El pasado sábado, 18 de enero, concluyó el plazo de audiencia pública concedido por el Consejo de Estado para la recepción de las alegaciones al anteproyecto de Ley de Servicios y Colegios Profesionales, antes de la emisión de su dictamen. En este sentido, cabe destacar que entre las alegaciones presentadas por Unión Profesional, organización que agrupa a las profesiones colegiadas españolas, destaca la petición de que se modifique algo del anteproyecto que considera que “conllevaría un perjuicio para los derechos de los usuarios”: el hecho de que no se exija la colegiación en el colegio donde resida el domicilio habitual del profesional, algo que sí ocurre en la actualidad.
Asimismo, otro de los pilares en los que se sustentan las alegaciones de Unión Profesional es el régimen de cuotas previsto en el anteproyecto de ley, que prohíbe en aquellos colegios de colegiación obligatoria una cuota de inscripción o colegiación, así como una cuota de inscripción única y máxima. A este respecto, desde Unión Profesional se indica que se trata de “una manifiesta injerencia en la autonomía colegial indispensable para su funcionamiento, una vez que sus funciones públicas colegiales no tienen otra fuente de financiación.
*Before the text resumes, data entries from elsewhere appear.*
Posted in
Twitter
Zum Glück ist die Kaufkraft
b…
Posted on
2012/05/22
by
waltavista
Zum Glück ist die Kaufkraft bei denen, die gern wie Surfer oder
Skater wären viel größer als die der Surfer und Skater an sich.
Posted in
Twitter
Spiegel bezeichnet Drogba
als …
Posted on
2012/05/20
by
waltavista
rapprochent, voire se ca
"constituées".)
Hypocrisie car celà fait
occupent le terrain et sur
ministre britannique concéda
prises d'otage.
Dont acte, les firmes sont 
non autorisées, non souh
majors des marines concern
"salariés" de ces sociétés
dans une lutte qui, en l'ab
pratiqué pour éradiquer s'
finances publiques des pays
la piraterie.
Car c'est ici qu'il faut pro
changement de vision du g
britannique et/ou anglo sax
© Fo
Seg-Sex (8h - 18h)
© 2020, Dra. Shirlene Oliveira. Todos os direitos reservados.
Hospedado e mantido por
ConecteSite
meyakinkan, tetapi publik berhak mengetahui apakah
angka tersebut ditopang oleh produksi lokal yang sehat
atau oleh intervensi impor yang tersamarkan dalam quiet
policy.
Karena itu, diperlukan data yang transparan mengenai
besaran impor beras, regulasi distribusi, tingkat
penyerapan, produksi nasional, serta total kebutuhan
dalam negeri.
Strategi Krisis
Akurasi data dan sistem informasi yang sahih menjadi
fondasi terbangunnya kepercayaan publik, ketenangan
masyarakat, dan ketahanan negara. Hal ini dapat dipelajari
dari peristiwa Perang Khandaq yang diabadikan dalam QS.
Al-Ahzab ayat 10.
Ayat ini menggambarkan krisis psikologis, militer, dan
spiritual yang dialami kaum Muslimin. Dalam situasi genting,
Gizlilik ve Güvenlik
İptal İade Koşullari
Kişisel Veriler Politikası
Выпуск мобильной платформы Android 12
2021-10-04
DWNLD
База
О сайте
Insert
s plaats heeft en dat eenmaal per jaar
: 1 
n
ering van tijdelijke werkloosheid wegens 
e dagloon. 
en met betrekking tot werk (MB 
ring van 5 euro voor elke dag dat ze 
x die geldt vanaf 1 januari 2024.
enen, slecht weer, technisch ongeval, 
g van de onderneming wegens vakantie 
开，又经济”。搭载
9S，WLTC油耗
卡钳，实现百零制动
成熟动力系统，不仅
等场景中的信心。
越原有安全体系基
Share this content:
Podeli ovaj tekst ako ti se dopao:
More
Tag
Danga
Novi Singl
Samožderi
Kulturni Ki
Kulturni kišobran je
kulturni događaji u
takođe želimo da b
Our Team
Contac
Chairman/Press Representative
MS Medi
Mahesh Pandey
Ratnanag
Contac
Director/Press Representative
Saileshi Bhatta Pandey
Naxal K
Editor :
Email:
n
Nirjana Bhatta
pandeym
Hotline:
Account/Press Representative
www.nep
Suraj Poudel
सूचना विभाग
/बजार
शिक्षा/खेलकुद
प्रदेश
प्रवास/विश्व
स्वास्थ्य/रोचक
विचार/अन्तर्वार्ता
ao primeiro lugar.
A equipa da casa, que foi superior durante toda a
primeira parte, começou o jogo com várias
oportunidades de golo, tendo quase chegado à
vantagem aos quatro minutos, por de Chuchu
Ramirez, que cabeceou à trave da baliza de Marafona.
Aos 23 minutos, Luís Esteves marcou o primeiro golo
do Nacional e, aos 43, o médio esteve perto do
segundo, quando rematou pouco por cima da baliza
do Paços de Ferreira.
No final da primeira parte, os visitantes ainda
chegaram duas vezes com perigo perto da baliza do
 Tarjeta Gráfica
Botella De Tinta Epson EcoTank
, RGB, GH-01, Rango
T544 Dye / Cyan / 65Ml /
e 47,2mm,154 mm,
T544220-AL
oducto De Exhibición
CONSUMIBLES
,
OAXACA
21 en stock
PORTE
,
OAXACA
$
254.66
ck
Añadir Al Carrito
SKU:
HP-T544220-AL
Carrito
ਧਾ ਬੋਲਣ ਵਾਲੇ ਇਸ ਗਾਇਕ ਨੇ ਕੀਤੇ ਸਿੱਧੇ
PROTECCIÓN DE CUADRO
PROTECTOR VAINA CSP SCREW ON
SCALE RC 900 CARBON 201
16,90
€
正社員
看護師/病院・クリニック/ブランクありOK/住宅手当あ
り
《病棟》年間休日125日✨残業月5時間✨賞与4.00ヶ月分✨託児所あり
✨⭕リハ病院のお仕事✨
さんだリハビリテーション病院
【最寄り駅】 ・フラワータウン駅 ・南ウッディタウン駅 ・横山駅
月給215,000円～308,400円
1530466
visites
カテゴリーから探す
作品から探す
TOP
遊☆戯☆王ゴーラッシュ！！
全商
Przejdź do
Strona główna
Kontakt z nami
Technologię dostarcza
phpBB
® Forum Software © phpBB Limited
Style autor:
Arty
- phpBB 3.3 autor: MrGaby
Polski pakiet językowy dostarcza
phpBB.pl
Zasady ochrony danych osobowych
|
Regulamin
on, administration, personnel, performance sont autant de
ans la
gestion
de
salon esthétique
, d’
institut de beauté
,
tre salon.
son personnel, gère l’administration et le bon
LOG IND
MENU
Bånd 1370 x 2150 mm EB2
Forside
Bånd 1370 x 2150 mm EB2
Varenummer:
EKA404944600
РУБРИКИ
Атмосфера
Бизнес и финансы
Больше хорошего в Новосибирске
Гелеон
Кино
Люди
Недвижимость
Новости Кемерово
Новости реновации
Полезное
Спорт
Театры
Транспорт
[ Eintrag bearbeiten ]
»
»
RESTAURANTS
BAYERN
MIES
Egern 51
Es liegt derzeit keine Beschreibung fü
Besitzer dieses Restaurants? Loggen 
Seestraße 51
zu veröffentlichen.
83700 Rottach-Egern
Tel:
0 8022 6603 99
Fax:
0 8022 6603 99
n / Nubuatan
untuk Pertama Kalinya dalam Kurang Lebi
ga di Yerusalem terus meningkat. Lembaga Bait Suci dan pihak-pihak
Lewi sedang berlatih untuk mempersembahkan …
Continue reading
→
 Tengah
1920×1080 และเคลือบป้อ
Igualmente, Unión Profesional se refiere a la creación de una Comisión Consultiva de las Profesiones. Sobre ella precisa que “sus funciones podrían consistir en la emisión de informes sobre normativa que afecte al conjunto de las profesiones así como el desarrollo de la representación y coordinación de las diferentes organizaciones colegiales tanto en el ámbito estatal como ante las instituciones de la UE”. Para Unión Profesional, “se trataría de obtener la mayor eficiencia en este campo, como ya se viene realizando por las organizaciones interprofesionales, pero reconocido por ley”.